Mitochondrial extracts were separated by SDS-PAGE and transferred to Immobilon-P PVDF membranes (Millipore, Bedford, MA). Proteins of interest were revealed by specific antibodies, followed by enhanced chemiluminescence. β-actin and GAPDH were used as loading controls. Scanned radiographs were quantified using the ImageJ software.

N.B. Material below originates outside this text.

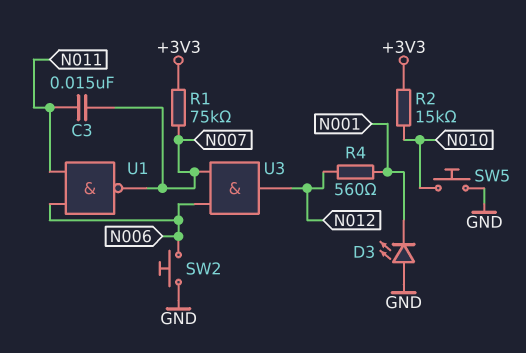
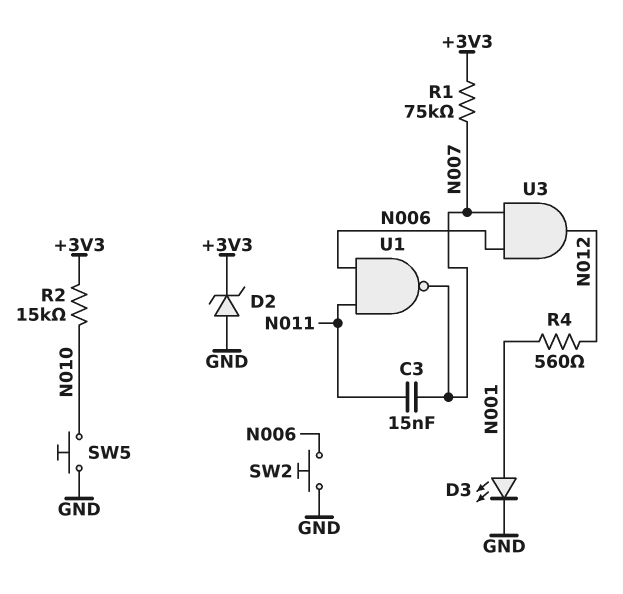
D2: none -> zener (A GND, K +3V3)
D3: LED (A GND, K N001) -> LED (A N001, K GND)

4.10 Real-Time Quantitative PCR

Quantification of PGC-1α, NRF1, TFAM, MFN2, and DRP1 mRNA expression in quadriceps muscles was performed in triplicate with real-time RT-qPCR. Total RNA was purified using the RNeasy Fibrous Tissue Mini Kit (QIAGEN, Hilden, Germany). The concentration of RNA was determined using a spectrophotometer, and quality was verified by agarose gel electrophoresis. RNA (100 ng per sample) was reverse transcribed with the Verso cDNA Synthesis Kit (Fisher Scientific, Illkirch, France) according to the manufacturer's instructions. qPCR was performed using the LightCycler 480 system (Roche, Basel, Switzerland), Platinum Taq DNA polymerase (Fisher Scientific), and SYBR Green 1 Master Mix (Roche). Forward and reverse primers (Table S1) were each designed in a different exon of the target sequence, eliminating the possibility of amplifying genomic DNA. Ct values of the target gene were normalized to the Ct values of the housekeeping gene hydroxymethylbilane synthase (HMBS). The expression level of each transcript was determined using the 2^−∆∆Ct method.

4.11 Data Analysis

The sample size for the patients with COPD group was determined with a power of 90% and a two-sided 0.05 significance level, on the assumption that the exercise training induced an increase of the maximum oxygen consumption of 2 μmol/min/g and a standard deviation of 2. Data in the text, tables, and figures are presented as mean ± SD unless specified otherwise. Distribution normality was tested by the Kolmogorov–Smirnov test. The various parameters presented in Table 1 for healthy subjects and patients with COPD (baseline characteristics) were compared using a Mann–Whitney test. Each subject was evaluated twice, before and after exercise training. Thus, repeated-measure two-way ANOVA followed by a Fisher's LSD multiple comparison test was used to compare values between before and after training for healthy subjects and patients with COPD, for the various studied variables. A p-value of 0.05 was considered statistically significant. Data were analyzed using R.2.13.0 software or GraphPad Prism 8.